### The problem
Among the entries that follow, the required portion opens with the line containing "ring dip: (35, 357)" and closes with the line containing "index dip: (352, 268)". Give that portion again exactly, and nothing else.

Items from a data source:
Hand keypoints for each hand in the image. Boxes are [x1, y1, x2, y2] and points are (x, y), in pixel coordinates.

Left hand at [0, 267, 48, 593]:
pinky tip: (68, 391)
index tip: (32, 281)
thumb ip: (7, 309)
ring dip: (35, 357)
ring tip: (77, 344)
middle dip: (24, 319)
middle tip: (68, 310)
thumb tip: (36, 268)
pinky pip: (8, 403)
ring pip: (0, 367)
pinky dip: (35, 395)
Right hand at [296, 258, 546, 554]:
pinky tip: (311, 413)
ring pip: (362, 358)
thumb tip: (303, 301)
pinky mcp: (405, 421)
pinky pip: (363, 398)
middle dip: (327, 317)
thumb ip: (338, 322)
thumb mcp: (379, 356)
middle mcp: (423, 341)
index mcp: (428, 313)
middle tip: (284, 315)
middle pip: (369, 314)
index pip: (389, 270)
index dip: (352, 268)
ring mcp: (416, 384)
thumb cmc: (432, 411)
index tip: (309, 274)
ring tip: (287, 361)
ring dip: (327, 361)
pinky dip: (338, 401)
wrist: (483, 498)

--

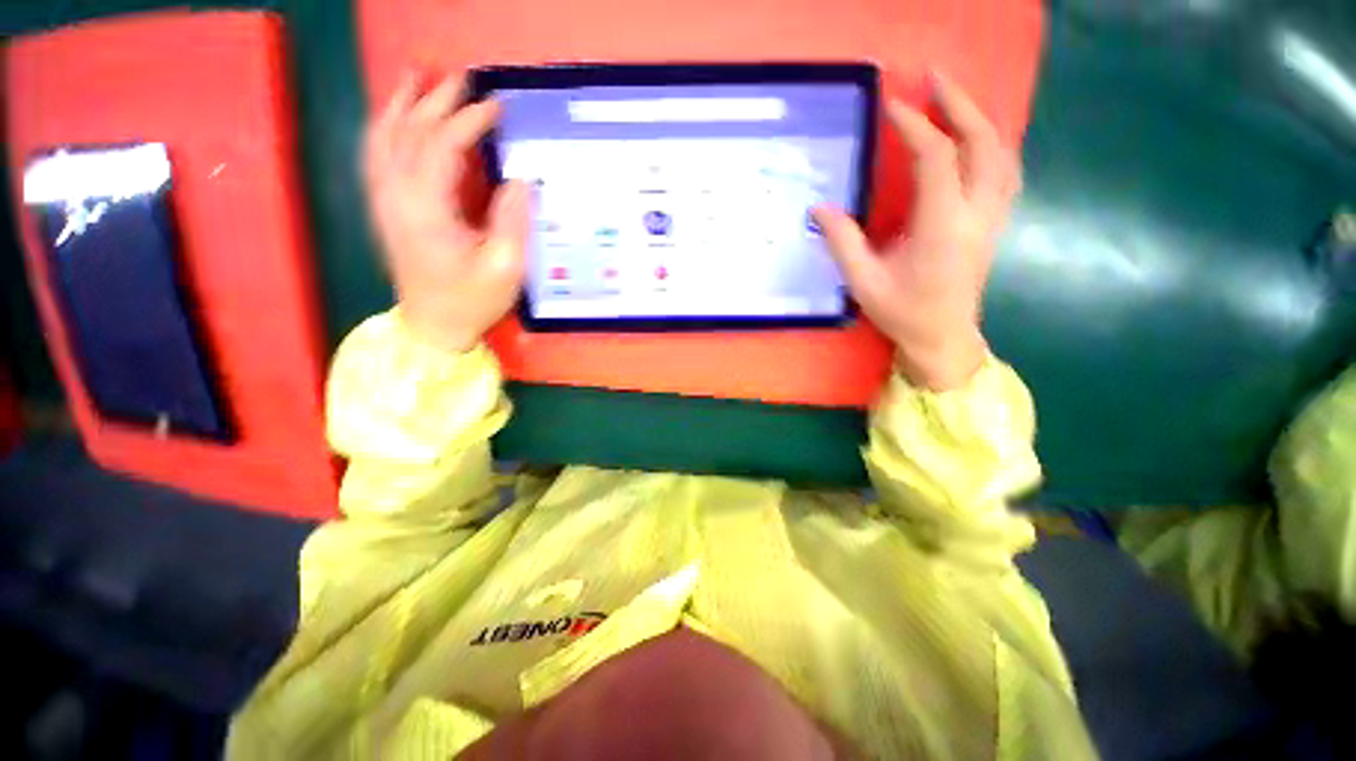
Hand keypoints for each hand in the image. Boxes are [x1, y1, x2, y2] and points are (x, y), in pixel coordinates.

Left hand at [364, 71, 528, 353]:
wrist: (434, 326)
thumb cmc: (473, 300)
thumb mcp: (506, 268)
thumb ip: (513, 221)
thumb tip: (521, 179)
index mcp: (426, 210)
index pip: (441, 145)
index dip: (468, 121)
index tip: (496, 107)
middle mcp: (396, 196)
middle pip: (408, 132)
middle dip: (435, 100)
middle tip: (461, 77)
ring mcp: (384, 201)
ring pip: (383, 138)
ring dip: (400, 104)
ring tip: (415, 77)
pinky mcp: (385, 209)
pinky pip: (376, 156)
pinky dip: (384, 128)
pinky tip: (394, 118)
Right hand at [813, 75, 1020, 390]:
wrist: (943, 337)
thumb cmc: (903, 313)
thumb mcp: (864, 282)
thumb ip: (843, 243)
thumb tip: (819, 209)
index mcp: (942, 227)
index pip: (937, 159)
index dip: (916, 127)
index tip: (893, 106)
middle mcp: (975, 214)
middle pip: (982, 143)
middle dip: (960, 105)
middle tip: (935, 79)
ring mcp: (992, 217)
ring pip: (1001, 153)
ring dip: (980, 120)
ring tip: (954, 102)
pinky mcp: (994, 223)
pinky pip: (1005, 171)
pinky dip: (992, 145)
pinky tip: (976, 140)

---

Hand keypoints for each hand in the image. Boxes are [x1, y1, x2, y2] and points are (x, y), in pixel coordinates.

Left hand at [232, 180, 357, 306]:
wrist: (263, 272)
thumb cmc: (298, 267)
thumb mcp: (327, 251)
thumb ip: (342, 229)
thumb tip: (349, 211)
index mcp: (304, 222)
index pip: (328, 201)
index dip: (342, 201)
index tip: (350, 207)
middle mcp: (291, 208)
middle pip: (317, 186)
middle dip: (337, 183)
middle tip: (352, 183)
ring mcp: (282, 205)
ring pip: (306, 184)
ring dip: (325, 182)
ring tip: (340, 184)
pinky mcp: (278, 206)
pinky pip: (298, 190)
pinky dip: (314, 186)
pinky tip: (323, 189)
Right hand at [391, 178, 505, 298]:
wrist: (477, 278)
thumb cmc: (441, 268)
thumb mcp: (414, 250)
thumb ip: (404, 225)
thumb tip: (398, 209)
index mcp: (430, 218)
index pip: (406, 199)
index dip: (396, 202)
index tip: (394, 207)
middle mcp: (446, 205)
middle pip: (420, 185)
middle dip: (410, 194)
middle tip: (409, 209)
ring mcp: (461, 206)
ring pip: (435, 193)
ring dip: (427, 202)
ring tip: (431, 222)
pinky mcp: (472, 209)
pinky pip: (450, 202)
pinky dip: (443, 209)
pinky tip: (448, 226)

### Output of the task
ring dip: (35, 357)
ring tip: (77, 344)
middle dip: (24, 319)
middle tip: (68, 310)
thumb tip: (36, 268)
pinky pip: (8, 403)
ring pip: (0, 367)
pinky dip: (35, 395)
Right hand at [296, 258, 546, 554]:
pinky tip: (311, 413)
ring pip: (362, 358)
thumb tip: (303, 301)
pinky mcp: (405, 421)
pinky pip: (363, 398)
middle dip: (327, 317)
thumb ip: (338, 322)
thumb mcp: (379, 356)
middle mcp: (423, 341)
index mcp: (428, 313)
middle tip: (284, 315)
middle pip: (369, 314)
index pip: (389, 270)
index dip: (352, 268)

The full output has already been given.